A business should invoice the customers on a timely basis. This allows the receiving company to receive, do internal approvals for payment, and include the invoice on the next payment run, so that payment can go out. In the case that a company pays its creditors on the 20th of every month, then a business owner sends the invoice on the 21st, it means that the invoice can only be settled in 1 months’ time. For better planning purposes, this company should ideally invoice about a week before the payment is due.
Consistently following up on debt is key to maintaining a fair level of operating cash flows. It is prudent to have in place a team to follow up on debtors and provide updates. There should be proper documentation in place, like email trails, in addition to phone calls. A debt paid on a timely basis provides good cushion to the company.
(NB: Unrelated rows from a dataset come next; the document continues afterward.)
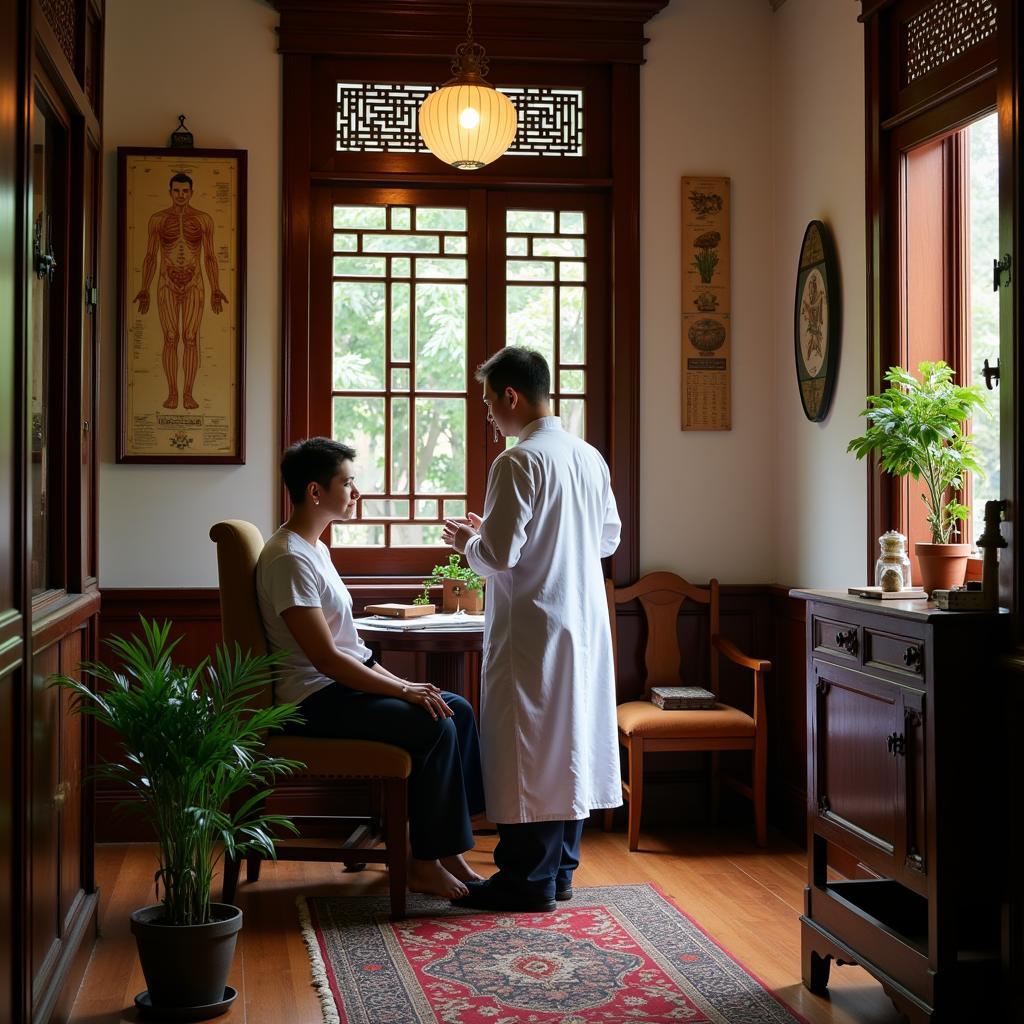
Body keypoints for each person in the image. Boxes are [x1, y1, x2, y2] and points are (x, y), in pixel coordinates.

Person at [256, 437, 485, 899]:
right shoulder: (288, 558)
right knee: (436, 724)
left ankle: (446, 851)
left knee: (455, 708)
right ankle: (424, 863)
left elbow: (351, 650)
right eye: (349, 483)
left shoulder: (313, 548)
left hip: (339, 687)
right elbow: (325, 659)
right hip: (313, 702)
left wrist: (406, 684)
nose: (356, 493)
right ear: (316, 492)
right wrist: (404, 693)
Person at [441, 347, 622, 912]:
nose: (490, 415)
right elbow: (607, 539)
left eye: (490, 402)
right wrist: (522, 538)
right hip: (582, 620)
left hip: (535, 624)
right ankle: (561, 870)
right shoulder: (588, 457)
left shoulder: (518, 461)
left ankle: (526, 879)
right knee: (568, 743)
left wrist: (466, 542)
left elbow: (497, 554)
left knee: (530, 746)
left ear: (512, 397)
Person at [133, 173, 226, 410]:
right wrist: (144, 287)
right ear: (170, 192)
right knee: (171, 338)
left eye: (185, 191)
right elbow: (151, 256)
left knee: (191, 339)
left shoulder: (204, 220)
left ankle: (188, 394)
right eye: (176, 191)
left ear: (191, 192)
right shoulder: (158, 220)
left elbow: (210, 256)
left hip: (195, 283)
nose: (181, 195)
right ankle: (172, 393)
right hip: (167, 282)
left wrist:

Managing inventory levels.
For businesses selling goods, it is advisable to manage stock in, stock out and the quality of items stocked. Holding excess amounts of stock that needs to be paid for upfront, may mean that the business holds critical operating cash. Low amounts of stock or old stock held for a long time may translate to low sales, loss of customers and eventually low cash flow and profitability.
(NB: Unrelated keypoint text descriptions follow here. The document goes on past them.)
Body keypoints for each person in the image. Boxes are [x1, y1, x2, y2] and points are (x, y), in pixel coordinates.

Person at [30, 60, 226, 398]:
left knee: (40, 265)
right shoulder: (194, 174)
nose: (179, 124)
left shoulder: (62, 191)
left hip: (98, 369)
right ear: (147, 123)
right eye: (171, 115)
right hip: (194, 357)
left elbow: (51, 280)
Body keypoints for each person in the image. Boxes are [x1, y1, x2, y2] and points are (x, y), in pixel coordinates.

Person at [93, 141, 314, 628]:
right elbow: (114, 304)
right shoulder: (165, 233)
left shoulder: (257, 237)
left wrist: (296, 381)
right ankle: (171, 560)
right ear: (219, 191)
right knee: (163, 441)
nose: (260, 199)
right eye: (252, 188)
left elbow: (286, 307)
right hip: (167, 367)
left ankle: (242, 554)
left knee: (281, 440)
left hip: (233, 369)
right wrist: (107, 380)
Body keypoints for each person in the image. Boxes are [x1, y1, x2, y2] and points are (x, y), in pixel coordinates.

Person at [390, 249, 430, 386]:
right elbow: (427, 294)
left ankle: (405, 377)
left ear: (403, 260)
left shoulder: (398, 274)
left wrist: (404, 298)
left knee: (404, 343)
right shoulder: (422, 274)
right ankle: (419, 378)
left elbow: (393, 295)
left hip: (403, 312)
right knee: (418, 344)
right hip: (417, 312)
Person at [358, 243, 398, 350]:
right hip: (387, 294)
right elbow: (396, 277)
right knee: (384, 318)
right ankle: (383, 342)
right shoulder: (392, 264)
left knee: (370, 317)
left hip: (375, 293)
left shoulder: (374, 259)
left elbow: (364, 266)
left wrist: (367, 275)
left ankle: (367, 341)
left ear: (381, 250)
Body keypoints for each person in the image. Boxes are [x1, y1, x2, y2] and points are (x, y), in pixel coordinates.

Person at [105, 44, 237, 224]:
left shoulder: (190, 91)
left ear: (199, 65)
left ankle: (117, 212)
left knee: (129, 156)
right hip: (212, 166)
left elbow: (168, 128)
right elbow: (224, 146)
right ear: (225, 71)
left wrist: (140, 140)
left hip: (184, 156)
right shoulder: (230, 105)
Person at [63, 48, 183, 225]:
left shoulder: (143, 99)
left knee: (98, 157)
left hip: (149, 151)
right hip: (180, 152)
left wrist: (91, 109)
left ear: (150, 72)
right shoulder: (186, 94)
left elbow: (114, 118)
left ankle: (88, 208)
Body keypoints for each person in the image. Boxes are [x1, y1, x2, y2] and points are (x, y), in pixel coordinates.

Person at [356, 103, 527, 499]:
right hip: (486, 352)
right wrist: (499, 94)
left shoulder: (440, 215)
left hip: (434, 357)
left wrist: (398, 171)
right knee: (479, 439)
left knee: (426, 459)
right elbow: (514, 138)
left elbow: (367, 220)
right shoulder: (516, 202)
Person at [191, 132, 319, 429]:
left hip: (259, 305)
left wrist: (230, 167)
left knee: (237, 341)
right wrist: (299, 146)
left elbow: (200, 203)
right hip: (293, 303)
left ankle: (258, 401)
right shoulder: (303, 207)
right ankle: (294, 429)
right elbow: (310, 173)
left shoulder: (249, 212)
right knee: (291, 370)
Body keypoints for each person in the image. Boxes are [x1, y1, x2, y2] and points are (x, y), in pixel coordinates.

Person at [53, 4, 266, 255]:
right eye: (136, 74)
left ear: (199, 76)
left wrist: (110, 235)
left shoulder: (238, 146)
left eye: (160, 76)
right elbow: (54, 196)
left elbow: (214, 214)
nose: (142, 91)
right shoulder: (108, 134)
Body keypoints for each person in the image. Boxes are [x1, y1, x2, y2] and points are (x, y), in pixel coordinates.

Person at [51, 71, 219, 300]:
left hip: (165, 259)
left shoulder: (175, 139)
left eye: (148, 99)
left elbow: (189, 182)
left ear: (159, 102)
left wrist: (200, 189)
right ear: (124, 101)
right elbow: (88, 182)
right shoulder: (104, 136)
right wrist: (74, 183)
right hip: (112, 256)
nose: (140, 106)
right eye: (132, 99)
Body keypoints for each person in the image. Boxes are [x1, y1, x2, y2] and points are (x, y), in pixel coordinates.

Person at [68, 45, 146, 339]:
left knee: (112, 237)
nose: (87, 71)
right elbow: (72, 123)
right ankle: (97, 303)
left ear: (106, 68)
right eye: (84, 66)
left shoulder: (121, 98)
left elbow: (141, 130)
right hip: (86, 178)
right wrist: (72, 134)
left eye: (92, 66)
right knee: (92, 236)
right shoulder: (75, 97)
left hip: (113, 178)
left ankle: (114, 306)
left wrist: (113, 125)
In the face of changing business environment, a business may not manage to meet its debt obligations. It is possible to speak to the financial institutions and negotiate payment terms. For instance, reduce monthly payment amount to release some cash to the business. Change of payment dates, to only pay on dates when the business is liquid.
Secure financing on time
Should a business owner find that they are falling short of cash, it may be wise to apply for that bank loan, Sacco loan, Chama loan or grant, way before the cash crunch happens. It takes quite some time to apply for and secure financing, this is why it is imperative to do it at the earliest.
A business thrives in a community where there is people, firms and institutions. It is great to pursue solid stakeholder relationships. For a business owner, it is possible to get a Chama loan that can boost the business if the founder is a member of a Chama. One can leverage on relationships with the bank to get faster reviews and approvals, when there is an already existing mutual business relationship. This however can only be done intentionally, from the outset of the business not when the business is in a cash crunch.
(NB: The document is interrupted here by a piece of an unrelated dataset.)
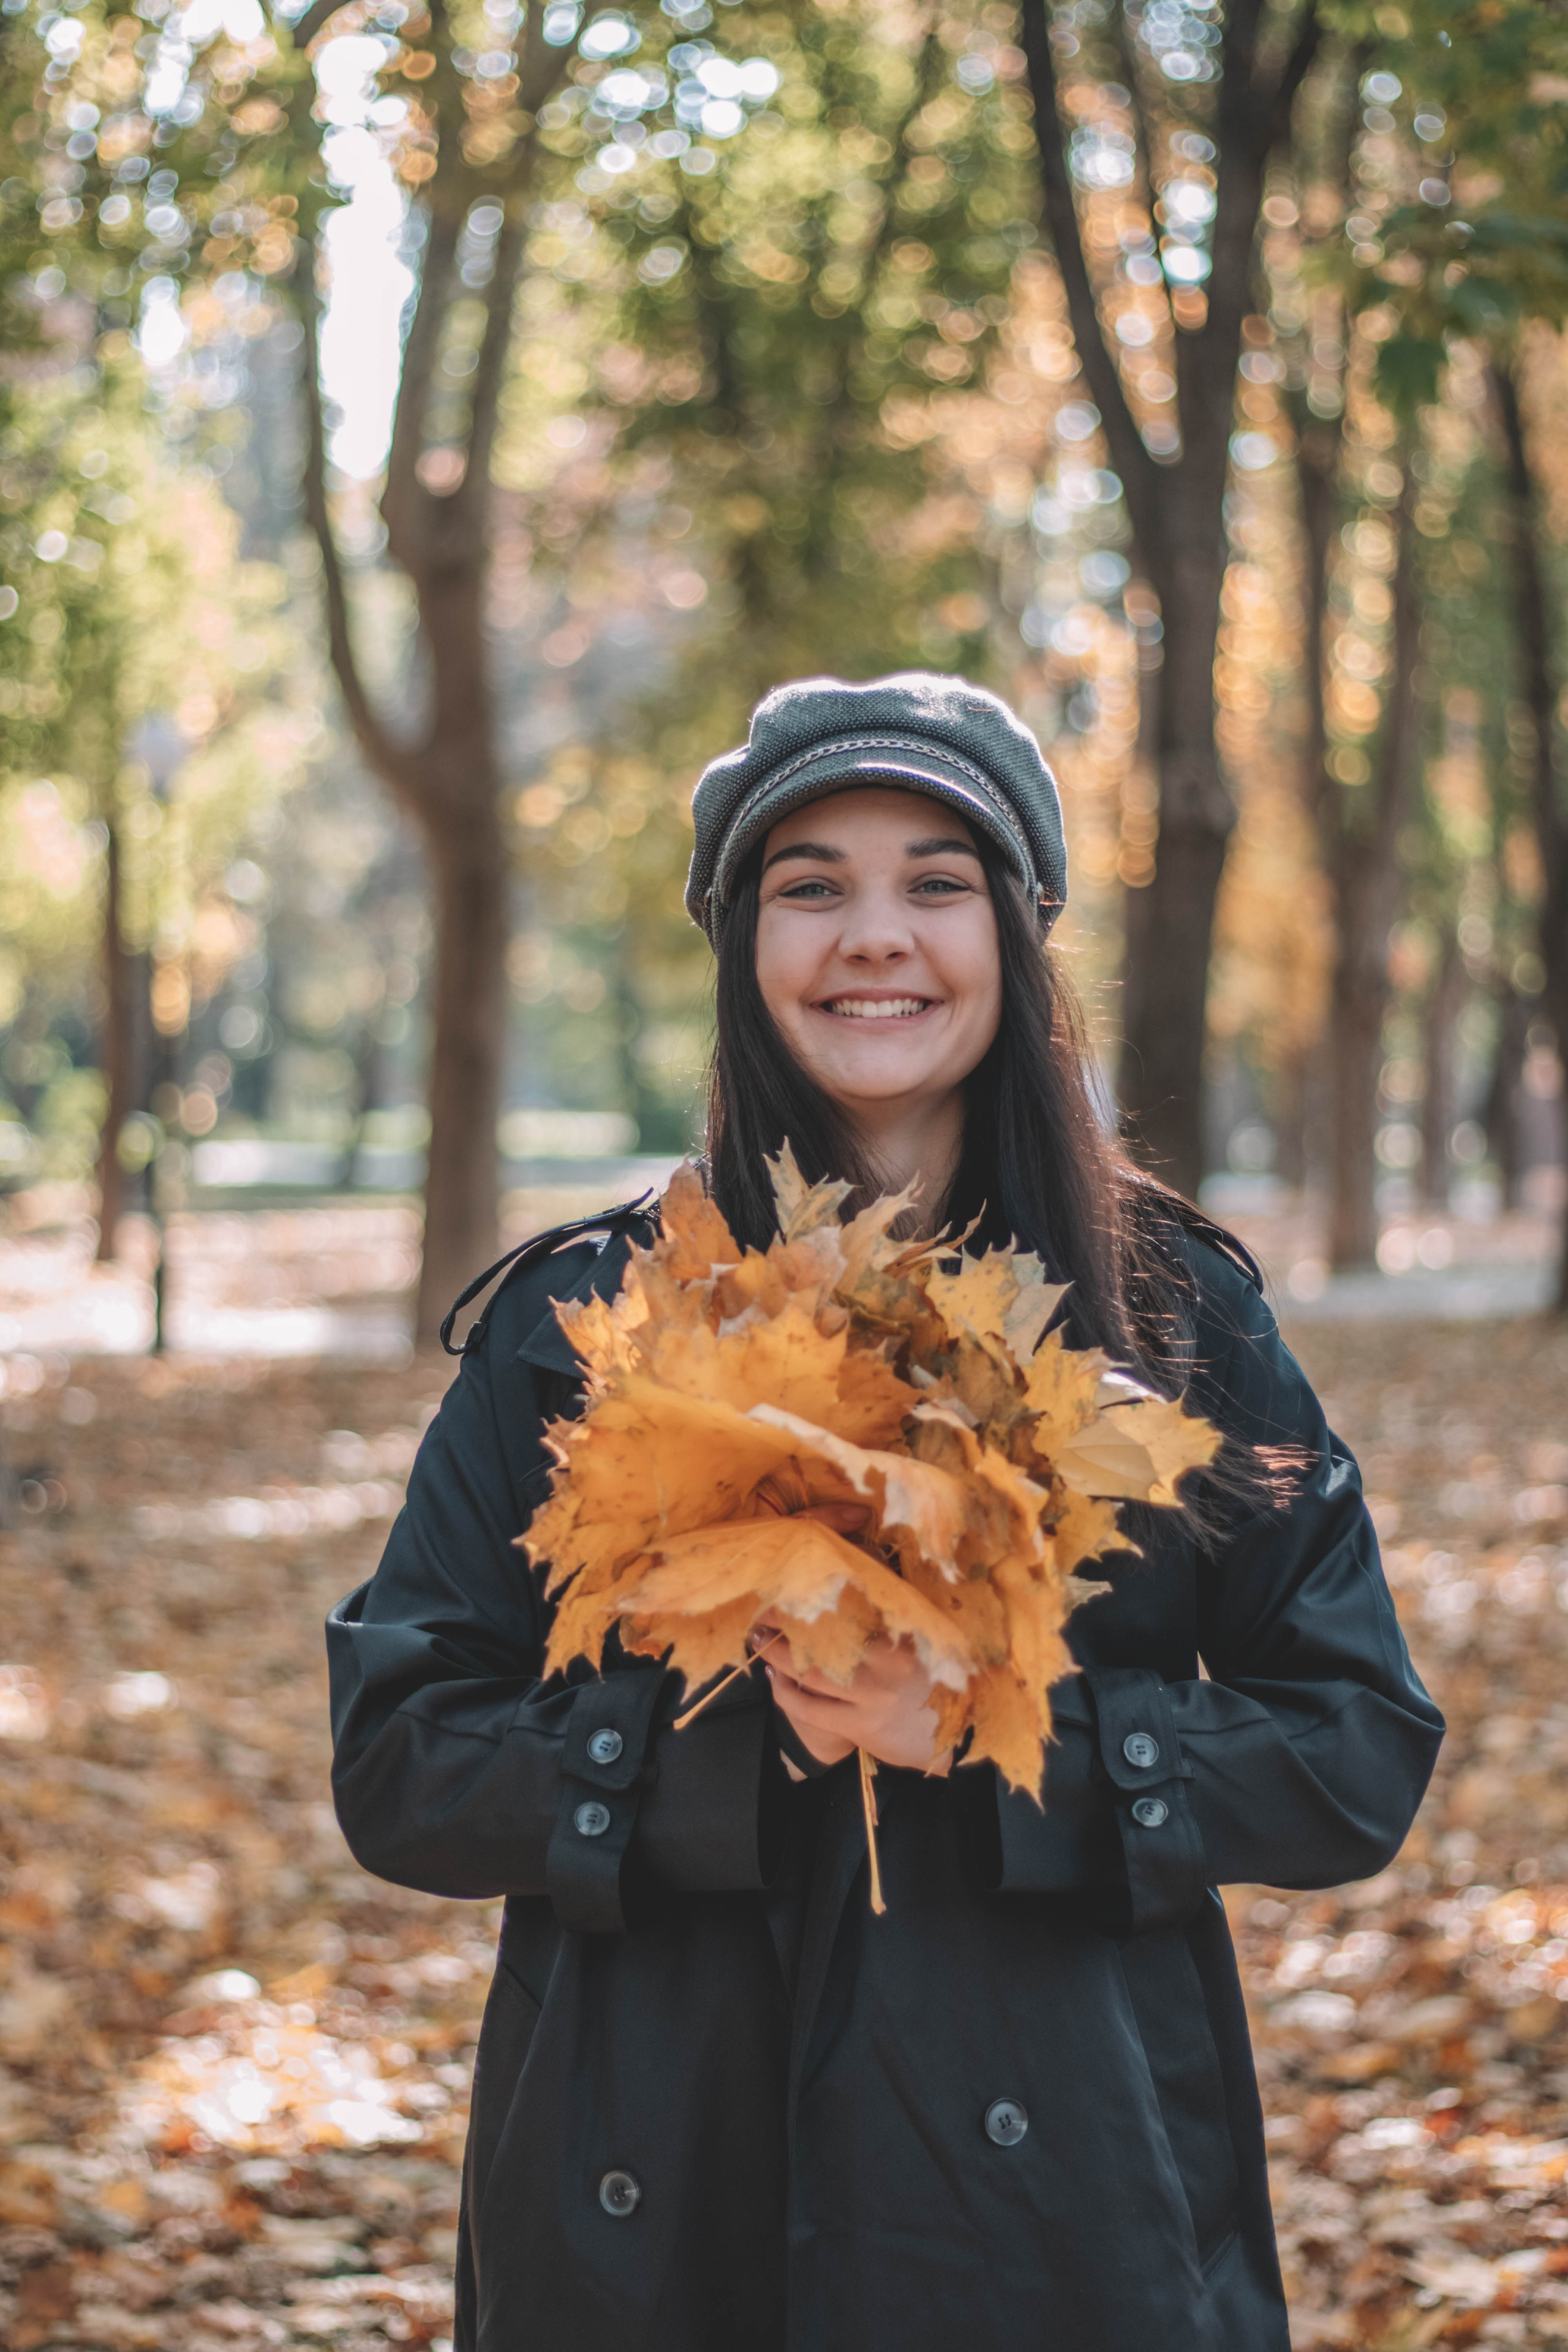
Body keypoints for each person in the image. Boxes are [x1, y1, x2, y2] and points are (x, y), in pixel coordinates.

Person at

A business owner should remain dedicated to monitoring the performance of the business. Should the measures discussed above fail to assist achieve healthy cash flow, then it could be time to downsize.
Downsizing gives the business an opportunity to continue serving customers, but on a smaller scale, as it works on stronger business structures and stability. A business owner can consider, laying off workers, closing down some branches, dropping some production lines, product or service lines. This helps the business to chase operational efficiency on a small scale as it pivots itself.
Writer is an entrepreneur, finance, tax and strategy professional.